Task requirements
The data is to be repeated exactly, with the images removed.

Dataset content
>>>>>

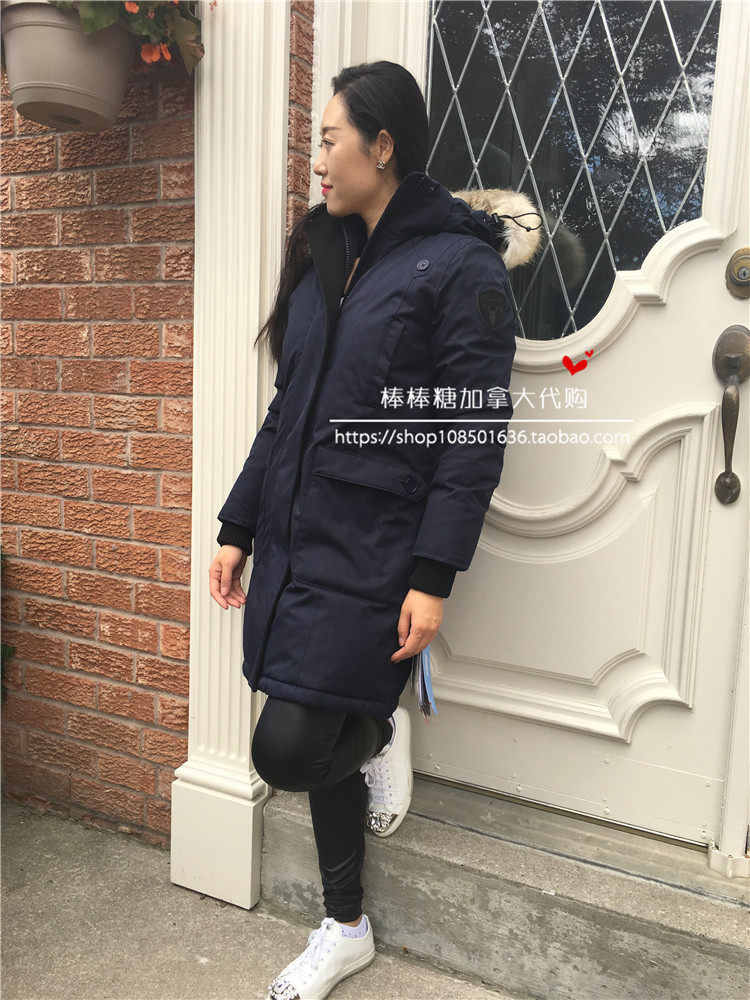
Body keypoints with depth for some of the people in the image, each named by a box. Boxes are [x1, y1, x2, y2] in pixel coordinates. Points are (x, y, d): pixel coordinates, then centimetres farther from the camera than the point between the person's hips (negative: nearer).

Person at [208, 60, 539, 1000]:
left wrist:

<<<<<

Solution to this exercise
Body keypoints with depth for some of the people in the image, each named by a box. Boxes are [x1, y1, x2, y2] in pixel coordinates. Points are (x, y, d): pixel coordinates, then centimetres farther from the camera than the point between the person's hips (negative: nearer).

Person at [208, 60, 539, 1000]:
left wrist:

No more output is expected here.